→ **WORK REQUEST 1**
In the passage about Mike, write out the stretch from "So, for that" through "Mike’s standard vocabulary.", switching "uneasy" to "nervous".
→ **WORK REQUEST 2**
In the passage about Mike, what was the thing that worried the writer?
→ **WORK REQUEST 3**
Carry on the passage about Mike, starting after its last sentence.

--- SELECTED EXTRACT ---

So, for that night and many that followed, Mike was in my house. Mike didn’t look like my family. He didn’t talk like my family. He didn’t listen to my family’s music, but those were pretty inconsequential differences. The thing that worried me was that Mike didn’t seem to share the same values as my family. This variance made me uneasy. I was apprehensive about his effect on my “little precious!” Mike seemed to have unlimited freedom. No one seemed to mind if he was home or away, if he checked in or stayed out of touch. It was clear that completed school work was not a high priority for Mike and rules and regulations were a fluid concept for my son’s new friend. The accepted, respectful conventions I was used to from young people were not part of Mike’s standard vocabulary.

--- LISTED ENTRIES ---

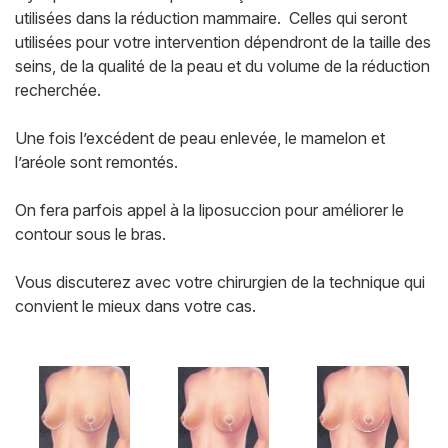
utilisées dans la réduction mammaire. Celles qui seront
utilisées pour votre intervention dépendront de la taille des
seins, de la qualité de la peau et du volume de la réduction
recherchée.
Une fois l’excédent de peau enlevée, le mamelon et
l’aréole sont remontés.
On fera parfois appel à la liposuccion pour améliorer le
contour sous le bras.
Vous discuterez avec votre chirurgien de la technique qui
convient le mieux dans votre cas.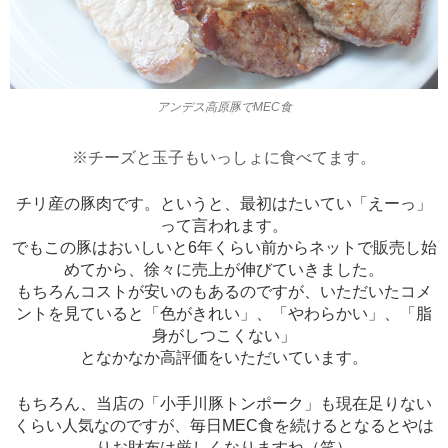
アンデス高原豚でMEC食
※チーズと玉子もいっしょに食べてます。
チリ産の豚肉です。というと、最初はたいてい「えーっ」
って言われます。
でもこの豚はおいしいと6年くらい前からネットで販売し始
めてから、徐々に売上が伸びていきました。
もちろんコストが安いのもあるのですが、いただいたコメ
ントを見ていると「色がきれい」、「やわらかい」、「脂
身がしつこくない」
となかなか高評価をいただいています。
もちろん、当店の「小手川豚トンポーク」も現在足りない
くらい人気なのですが、毎日MEC食を続けるとなるとやは
りお財布は厳しくなりますね（笑）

---

→ **EXPECTED ANSWER 1**
So, for that night and many that followed, Mike was in my house. Mike didn’t look like my family. He didn’t talk like my family. He didn’t listen to my family’s music, but those were pretty inconsequential differences. The thing that worried me was that Mike didn’t seem to share the same values as my family. This variance made me nervous. I was apprehensive about his effect on my “little precious!” Mike seemed to have unlimited freedom. No one seemed to mind if he was home or away, if he checked in or stayed out of touch. It was clear that completed school work was not a high priority for Mike and rules and regulations were a fluid concept for my son’s new friend. The accepted, respectful conventions I was used to from young people were not part of Mike’s standard vocabulary.

→ **EXPECTED ANSWER 2**
Mike didn't seem to share the same values as the writer's family.

→ **EXPECTED ANSWER 3**
I found myself faced with an unsettling dilemma. I understood God’s call to hospitality, to welcoming the stranger, to accepting the “other.” But I also felt a strong, protective pull. I didn’t want my child to fall under dangerous or problematic influences. I also did not want to over react. Did this young man’s lack of my style of manners guarantee that he was involved in suspect activities? Did it follow that my son would be drawn into grand larceny or some other nefarious scheme? These were anxious times for me. I didn’t like the worry and I didn’t like myself for my suspicions. At some point, I got right. I found my reason and my faith. God does call us to hospitality and God does not call us to disaster. God is often surprising and He acts contrary to human expectation. But, God, also always, ultimately prospers good. So I trusted. I threw graciousness six ways from Sunday on this young man and I let the friendship unfold and be what God intended.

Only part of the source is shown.